Confessions of the irrational sort
A little bit of love to start the day.
Sending you some e-love via vintage postcards sans the pretty handwriting and expensive stamps.
Saint Valentine’s Day has an intriguing history if you’ve ever researched it. Beheading, letters from prison, ancient roman festivals that sour your stomach a little. There seems to be little consensus as to which Christian martyr named Valentine takes credit for the day’s namesake, but the legends of the day’s origin are many. Nonetheless, if there is a day that encourages fresh flowers and glittery cards, I’m in.
I had lunch with my husband yesterday. “I don’t have anything I want to write about this week,” I told him. But really, this is not true at all. What I should have said was, “I have so many things I want to write about floating around in my head, I would probably float off into space if each of these ideas was encapsulated in a comic strip speech balloon above my head.” Picture Curious George floating off above the city with an overflowing handful of colorful balloons, or the cranky dude in Up releasing his house from its earthly foundation. My brain is searching for the perfect sewing needle to burst these balloons of caution, indecision and idea overload. Pop, pop, pop!
And, herein may lie the problem – somewhere along the line I started subconsciously boycotting organization. I’ve gone from this systematic, detail-oriented ninja, slicing and dicing things off my to do list like chopping hands through layers of block, into some other let’s wing it girl, often becoming distracted at the slightest thing… squirrel. My mind is overly fractured trying to divvy up each week’s work commitments, volunteer responsibilities, kids’ appointments and the rest. Everyone is busy no question, but I don’t remember cognitively saying to myself one day, you know what, trying to keep up with all of this stuff is exhausting, so I’m just not going to think about or plan for it anymore.
I’m only going to lift my eyes up ever so slightly.

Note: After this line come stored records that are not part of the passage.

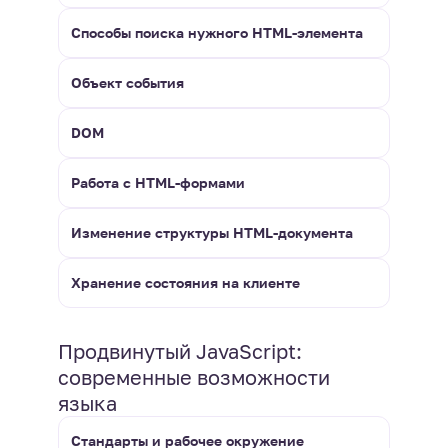
Способы поиска нужного HTML-элемента
Объект события
DOM
Работа с HTML-формами
Изменение структуры HTML-документа
Хранение состояния на клиенте
Продвинутый JavaScript:
современные возможности
языка
Стандарты и рабочее окружение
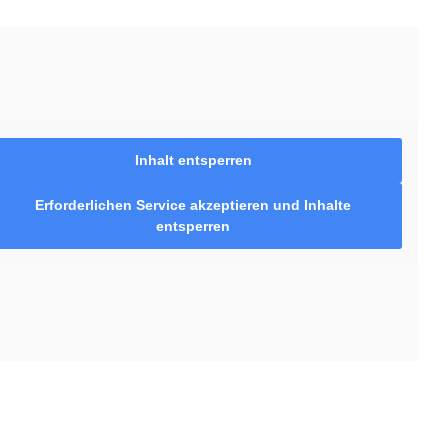
Inhalt entsperren
Erforderlichen Service akzeptieren und Inhalte
entsperren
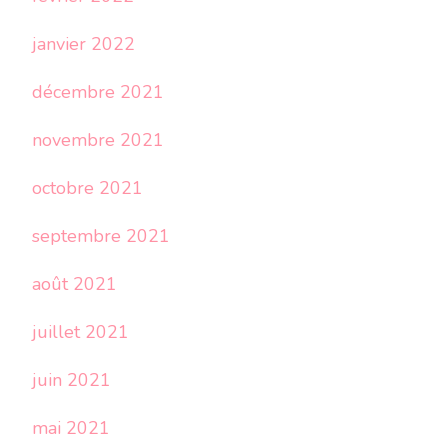
janvier 2022
décembre 2021
novembre 2021
octobre 2021
septembre 2021
août 2021
juillet 2021
juin 2021
mai 2021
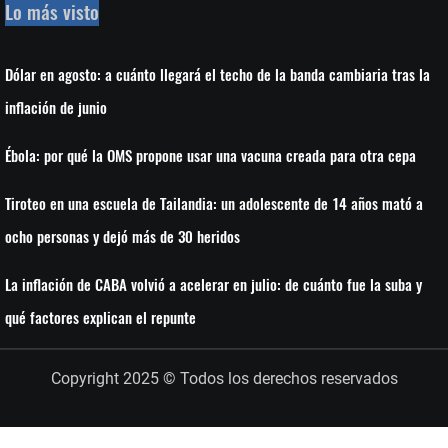
Lo más visto
Dólar en agosto: a cuánto llegará el techo de la banda cambiaria tras la
inflación de junio
Ébola: por qué la OMS propone usar una vacuna creada para otra cepa
Tiroteo en una escuela de Tailandia: un adolescente de 14 años mató a
ocho personas y dejó más de 30 heridos
La inflación de CABA volvió a acelerar en julio: de cuánto fue la suba y
qué factores explican el repunte
Copyright 2025 © Todos los derechos reservados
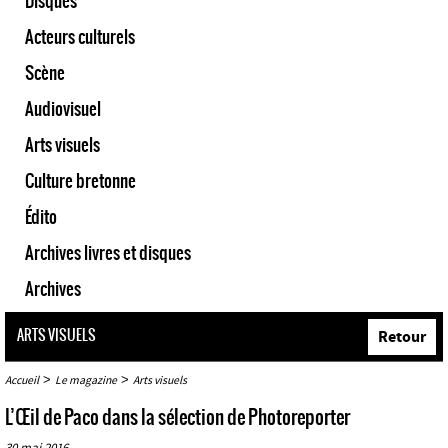
Disques
Acteurs culturels
Scène
Audiovisuel
Arts visuels
Culture bretonne
Édito
Archives livres et disques
Archives
ARTS VISUELS
Retour
>
>
Accueil
Le magazine
Arts visuels
L’Œil de Paco dans la sélection de Photoreporter
30 mai 2016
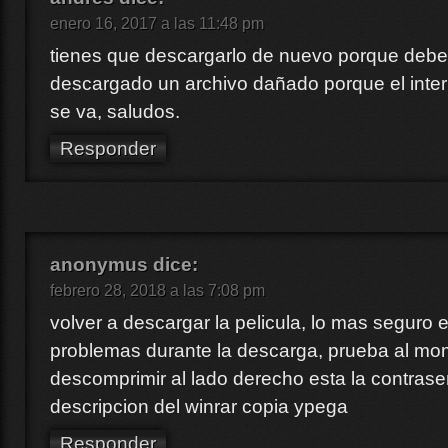
enero 16, 2017 a las 11:48 pm
tienes que descargarlo de nuevo porque debe
descargado un archivo dañado porque el inter
se va, saludos.
Responder
anonymus
dice:
febrero 28, 2018 a las 7:08 pm
volver a descargar la pelicula, lo mas seguro 
problemas durante la descarga, prueba al mo
descomprimir al lado derecho esta la contrase
descripcion del winrar copia ypega
Responder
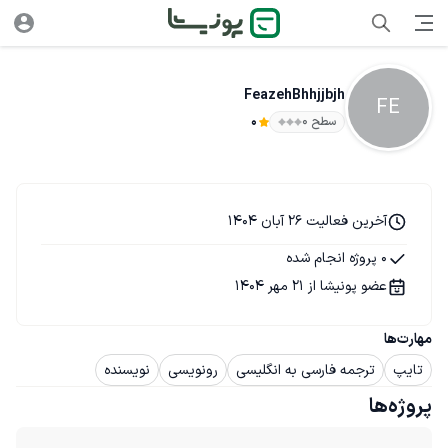
FeazehBhhjjbjh
FE
سطح ۰
0
آخرین فعالیت 26 آبان 1404
0 پروژه انجام شده
عضو پونیشا از 21 مهر 1404
مهارت‌ها
تایپ
ترجمه فارسی به انگلیسی
رونویسی
نویسنده
پروژه‌ها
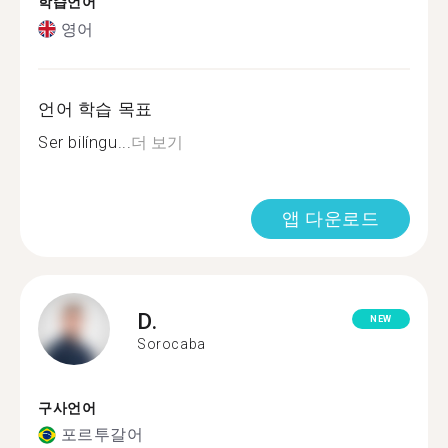
학습언어
영어
언어 학습 목표
Ser bilíngu...
더 보기
앱 다운로드
D.
NEW
Sorocaba
구사언어
포르투갈어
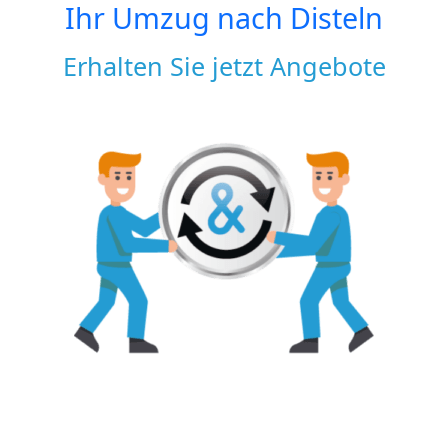
Ihr Umzug nach
Disteln
Erhalten Sie jetzt Angebote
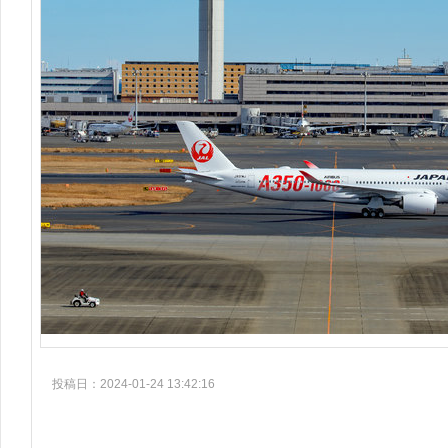
投稿日：2024-01-24 13:42:16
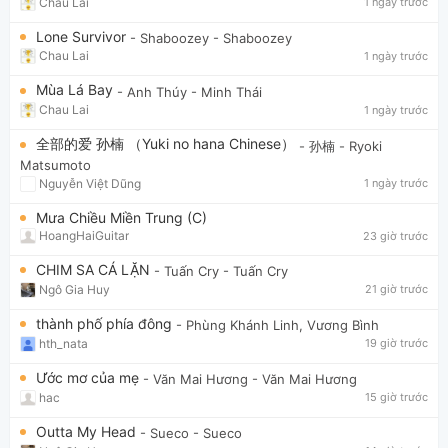
Chau Lai
1 ngày trước
Lone Survivor
- Shaboozey
- Shaboozey
Chau Lai
1 ngày trước
Mùa Lá Bay
- Anh Thúy
- Minh Thái
Chau Lai
1 ngày trước
全部的爱 孙楠 （Yuki no hana Chinese）
- 孙楠
- Ryoki
Matsumoto
Nguyễn Việt Dũng
1 ngày trước
Mưa Chiều Miền Trung (C)
HoangHaiGuitar
23 giờ trước
CHIM SA CÁ LẶN
- Tuấn Cry
- Tuấn Cry
Ngô Gia Huy
21 giờ trước
thành phố phía đông
- Phùng Khánh Linh, Vương Bình
hth_nata
19 giờ trước
Ước mơ của mẹ
- Văn Mai Hương
- Văn Mai Hương
hac
15 giờ trước
Outta My Head
- Sueco
- Sueco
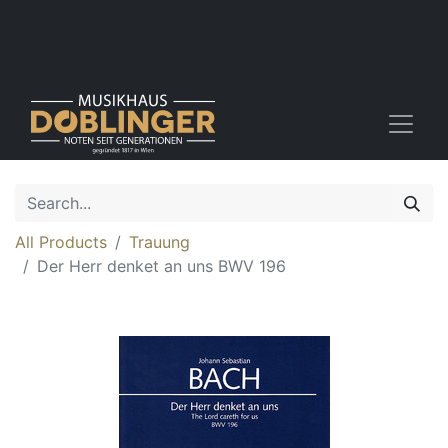
All Products
Trauung
Der Herr denket an uns BWV 196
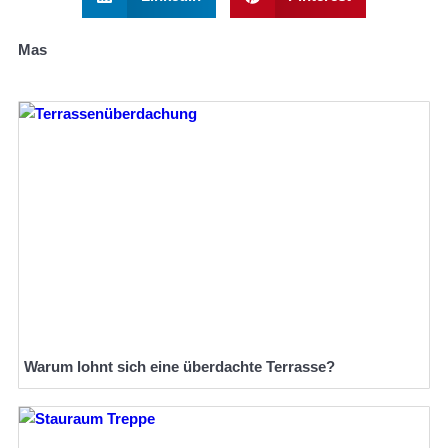
Mas
Warum lohnt sich eine überdachte Terrasse?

High enough to see through the next couple of days, but not high enough to look directly in the face of any of those obligations staring me down. Anything else just seems a bit overwhelming and makes me a little anxious. I don’t remember purposefully employing this strategy, because let me assure you, this is a terrible, terrible strategy, but unfortunately it has become my non-strategy as of late.
Ironically, when I suggest to myself logically… hey, self, “maybe you should give up a couple of those things,” I snatch them all back tightly like a toddler and declare, “No! Mine!” This is not highly effective or helpful either, ugh. After realizing I was never going to keep it all straight, I think I mentally just checked out for a couple of weeks refusing to make my life easier by possibly writing down that play date I agreed upon with my friend or reorganizing the disaster that is my desk. Funny, all of this, from a girl who formerly organized everything on her desk perfectly, perpendicularly square to the corners (about an inch from the edge if I’m completely honest). I was that crazy girl in the QuickBooks commercial who bragged about making her own spreadsheets.
While I’ll probably never be that girl again, that’s okay. I just need to give myself a little bit of grace and perhaps arm myself with a better strategy. Refusing to do something, if it can’t be done perfectly is silly. And the poor souls dealing with my organizational boycott (i.e.: my poor husband and my mom), I’m sorry. I sort of suck right now.
I’m giggling envisioning myself as a toddler floating high above the city, refusing to let go of any of my balloons and come back down to reality. Since I have a pretty cute example of an irrational toddler living under our roof right now, it just makes the image all the more amusing. Are you all rolling your eyes and laughing at me right now, like I tend to do when my 2-year-old is giving his best all out tantrum because he wanted to turn off his night-light, and you did it instead? Ridiculous, right?
The good news is, I know the toddler is going to grow out of his irrational behavior, me… I guess, not so much.
I hope you all have a lovely, love day tomorrow and a relaxing weekend. And, if you’re not into Valentine’s day, no worries, it has sort of a sad, sketchy past anyways. Maybe just buy yourself a bundle of pretty roses at the grocery store because flowers = happiness.